[[ Selected excerpt, beginning ]]
These obscure Putin-flavored U.S. maneuvers have happened amid the highly publicized probe by special counsel Robert Mueller, who is tasked with finding out if the Trump campaign somehow colluded with Russia’s spies as they sought to interfere with and alter the outcome of the 2016 presidential election. Although arguably a strong case for collusion has already been revealed, we won’t know the full extent of what he’s uncovered until later this year. None of Team Trump’s arcane moves on Belarus, Montenegro or Afghanistan is conclusive proof of a vast Trump-Russia conspiracy, but …

There’s a famous scene in All the President’s Men where Robert Redford as Bob Woodward says: “If you go to bed at night and there is no snow on the ground, when you wake up there is snow on the ground, you can say it snowed during the night although you didn’t see it, right?" When it comes to U.S. policy toward Russia under Trump, we are waking up to find 6-foot snow drifts outside. Beyond the bizarre echoes of Belarus, Montenegro and Afghanistan, we’ve watched the White House kowtow to Team Putin every chance it gets, from leaving Syria to dropping sanctions on Paul Manafort’s favorite Russian oligarch.

Thursday’s Maddow report was so alarming because it revealed the deep extent to which Trump — at least on Russia policy — is acting as a kind of “Manchurian Candidate” inside America’s seat of power. We don’t know the mechanics of how the Trump administration is receiving and absorbing these ideas like “Polish incursions into Belarus" or “aggressive Montenegro,” but the fact that he’s parroting the Putin line should be alarming enough. It’s one more reason why the nightmare of the Trump presidency needs to end long before January 20, 2021.

Look, I don’t want to see another Cold War, nor do I believe that’s necessary. That said, even those of us who prefer peace to rampant militarism can see that Putin keeps testing the limits of European expansionism — the same kind of aggressive fantasies that brought disastrous consequences within the last century. Putin is also not as strong as he likes the world to think he is. His ambitions can be contained — but only with U.S. policies that support our democratic allies and not the Russian dictator. If we’re not careful on this one, America could wake up from a long slumber with snow up to the second-floor windows, and then congratulations, you’re in World War III.
[[ Selected excerpt, end ]]
[[ Collected data, beginning ]]
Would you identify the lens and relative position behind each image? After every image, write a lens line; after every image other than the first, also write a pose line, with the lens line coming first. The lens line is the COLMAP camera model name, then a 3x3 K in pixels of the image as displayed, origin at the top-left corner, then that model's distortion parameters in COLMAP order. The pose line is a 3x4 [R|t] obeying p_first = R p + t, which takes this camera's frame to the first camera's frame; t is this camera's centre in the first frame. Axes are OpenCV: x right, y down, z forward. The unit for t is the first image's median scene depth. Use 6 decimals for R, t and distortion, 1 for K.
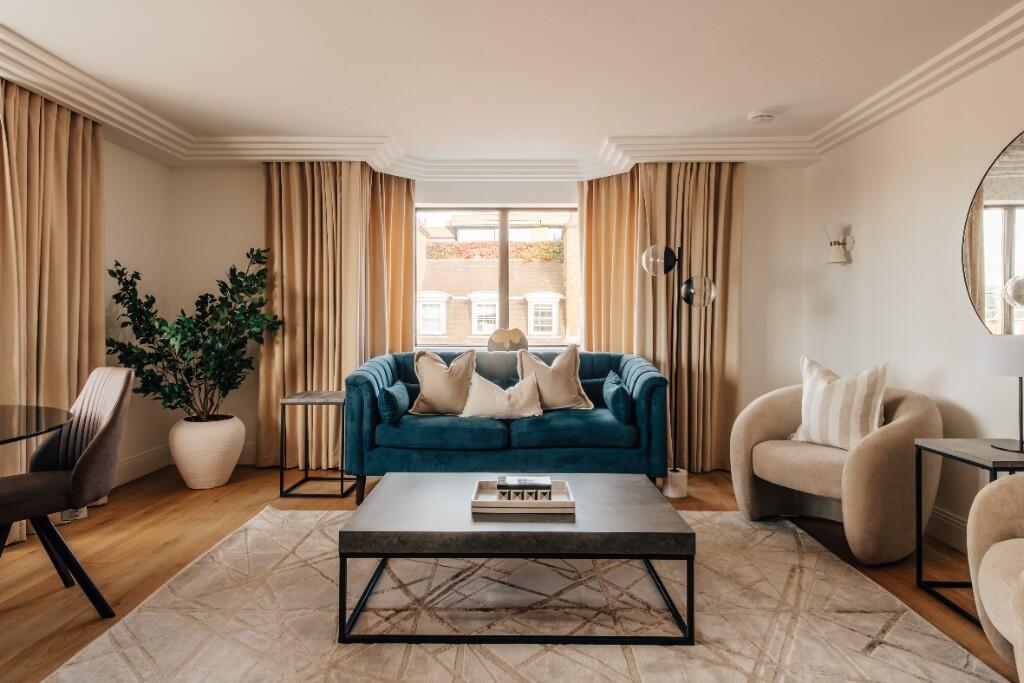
[[ Collected data, end ]]
■ **Using the information**:
A. In the commentary on Trump's Russia policy, reproduce the passage from "Thursday’s Maddow report" to "January 20, 2021.", replacing "Maddow report" with "evening broadcast".
B. Answer these questions from the commentary on Trump's Russia policy:
(i) Who is the special counsel conducting the probe?
(ii) Which actor plays Bob Woodward in All the President's Men?
(iii) By what date does the author say the Trump presidency needs to have ended, long before?
The listing plays no part in what comes next.

■ **Answers to this exercise**:
A.
Thursday’s evening broadcast was so alarming because it revealed the deep extent to which Trump — at least on Russia policy — is acting as a kind of “Manchurian Candidate” inside America’s seat of power. We don’t know the mechanics of how the Trump administration is receiving and absorbing these ideas like “Polish incursions into Belarus" or “aggressive Montenegro,” but the fact that he’s parroting the Putin line should be alarming enough. It’s one more reason why the nightmare of the Trump presidency needs to end long before January 20, 2021.

B.
(i) Robert Mueller
(ii) Robert Redford
(iii) January 20, 2021